Happy Birthday, Mr. Coltrane

It has been a great week at the Southern Folklife Collection. We kicked off our series of symposia and concert tributes to American blues masters with an evening of Howlin’ Wolf to great success. We cannot thank our participants–Peter Guralnick, Knox Phillips, Alvin Youngblood Hart, Eddie Shaw and the Wolf Gang, Jody Williams, and Henry Gray–and the Friends of the Library organization at UNC enough.  Our second event in the series, a tribute to Gary Davis, is scheduled for November 17, with a keynote by author and scholar Elijah Wald, and featuring musicians Stefan Grossman, Ernie Hawkins, and Jorma Kaukonen.  More details to come but for now see this facebook event page.
This morning we were looking through negatives of images photographed by Robert Bolton at the Downbeat Jazz Festival at Soldier Field, Chicago, Illinois,15 August 1965 to choose an item for an upcoming exhibit. While doing so, we were reminded that today, September 23, is John Coltrane’s birthday. Coltrane was born in Hamlet, North Carolina on September 23, 1926, and grew up in High Point, NC, attending William Penn High School (now Penn-Griffin School for the Arts).  A successful effort to purchase and restore his childhood piano was completed in 2006 and the instrument now resides at the High Point Museum.
Besides tuning in for some excellent programming (24 hours of Coltrane) by Columbia University’s WKCR, we wanted to share a few of Bolton’s photographs of Coltrane from that day. These photos document an extraordinary performance–Coltrane invited Archie Shepp on tenor sax to join the quartet of himself, McCoy Tyner, Jimmy Garrison, and Elvin Jones–that marked a distinctive turning point in Coltrane’s career.  Often compared to Bob Dylan’s “plugging in” at the Newport Folk Festival, 1963, Coltrane’s quartet plus Shepp closed the night, free and ferocious and in stark contrast to the more straight forward bebop played throughout the day.

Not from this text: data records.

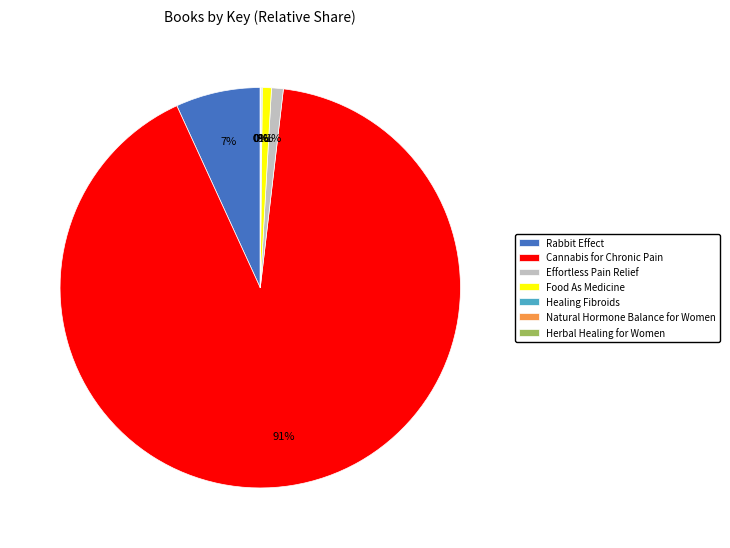

Is there a majority slice in this chart?

Yes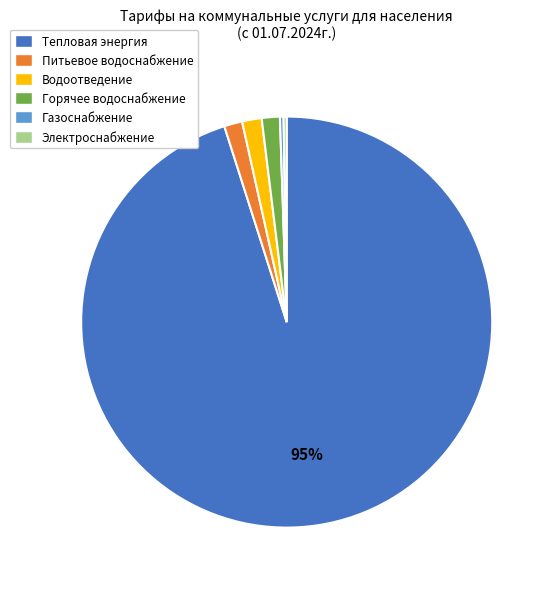

Is the sum of Горячее водоснабжение and Газоснабжение greater than half?

No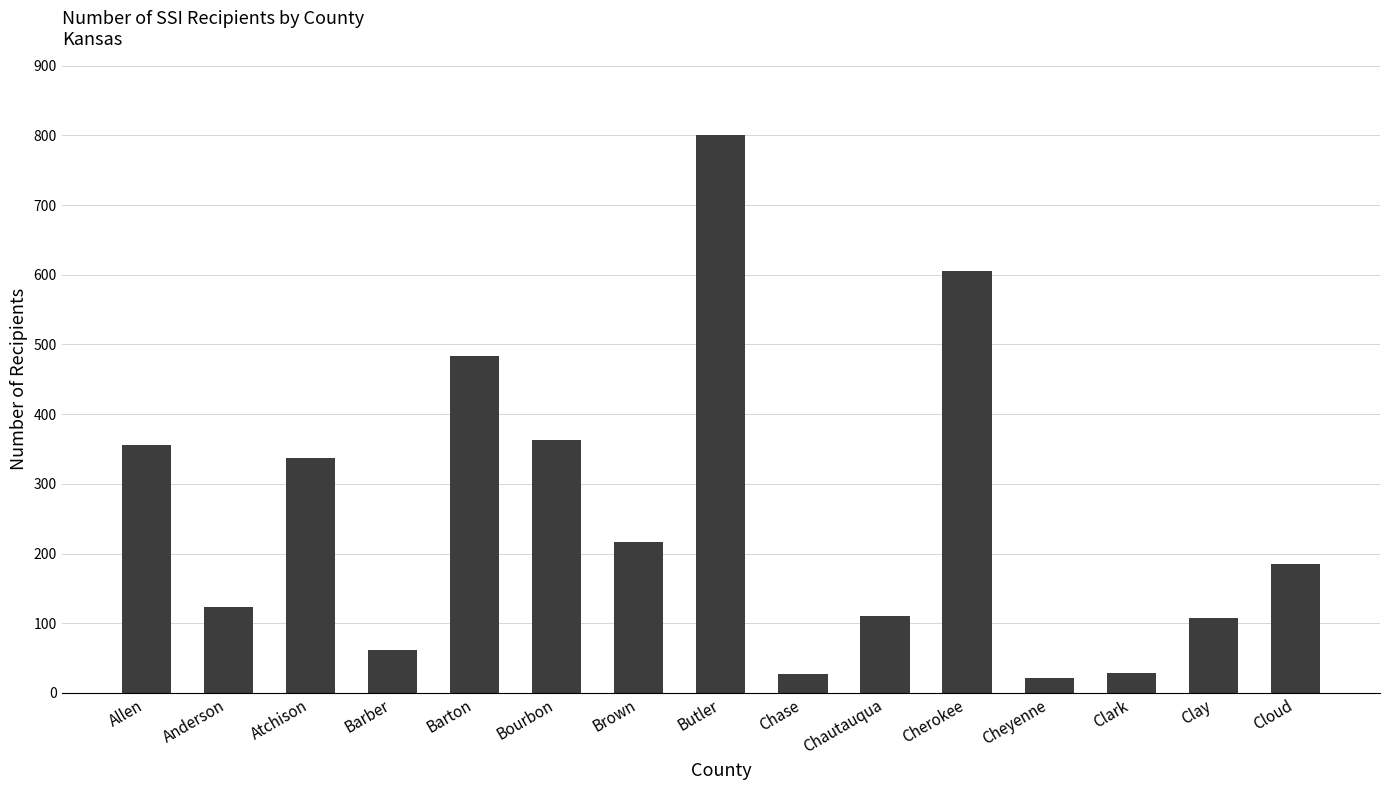

What is the change in value from Barton to Cherokee?

+123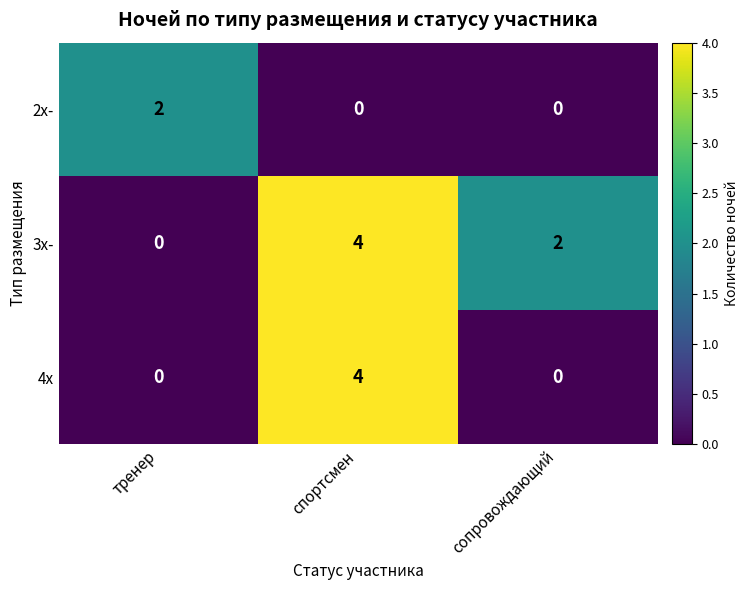

What is the spread (max minus min) of values at тренер?

2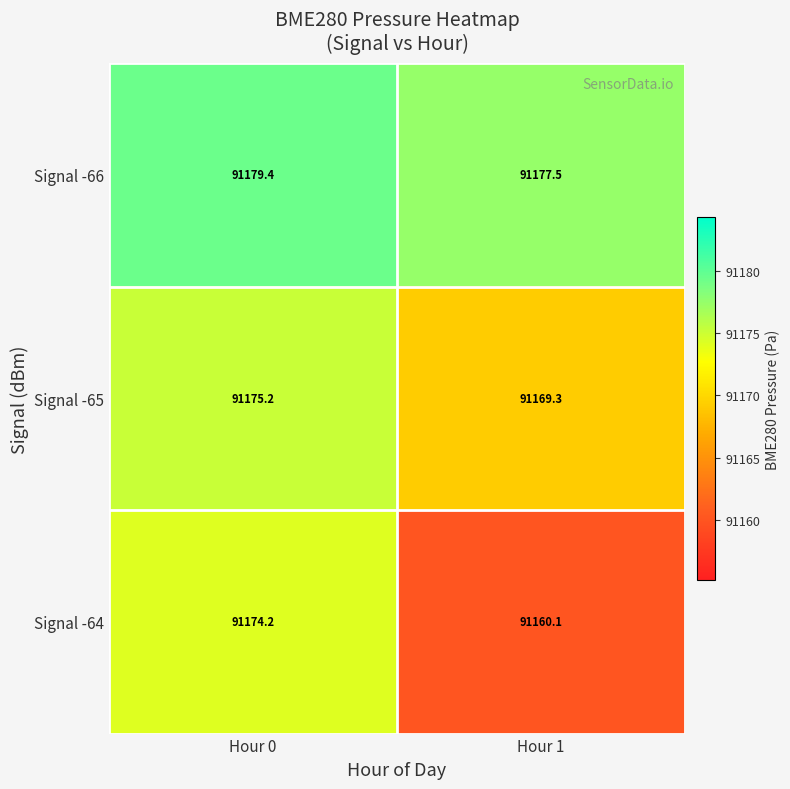

Read the Signal -66 value at Hour 1.

91177.5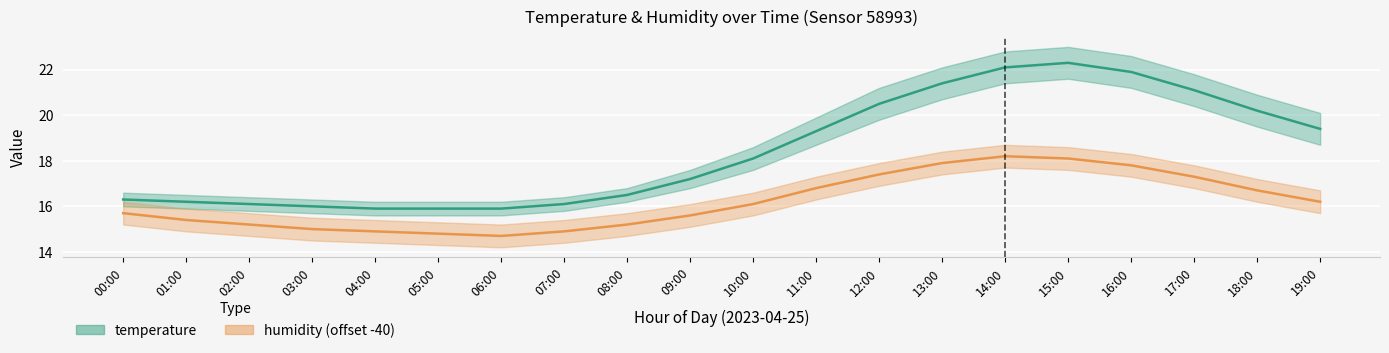

True or false: temperature has a value of 21.1 at 01:00.

False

These two images are held as part of the Robert Bolton Collection, 1955-1980 and undated, collection #20408.  The Robert Bolton Collection consists chiefly of photographic materials documenting the social landscape of the eastern United States from the mid 1950s through the early 1980s. Bolton’s photographs examine everything from common street scenes found in and around many southern cities during the 1960s to cultural gatherings, such as the Downbeat Jazz festival in Chicago, Ill. and the Ole Time Fiddler’s & Bluegrass Festival in Union Grove, N.C. In addition, Bolton photographed numerous performers including Bob Dylan, John Coltrane, Louis Armstrong, and many others. Other materials included in the collection are 8mm films depicting Sports Car Club of America auto races from 1960 to 1961 and drawings and paintings created between 1959 and 1967.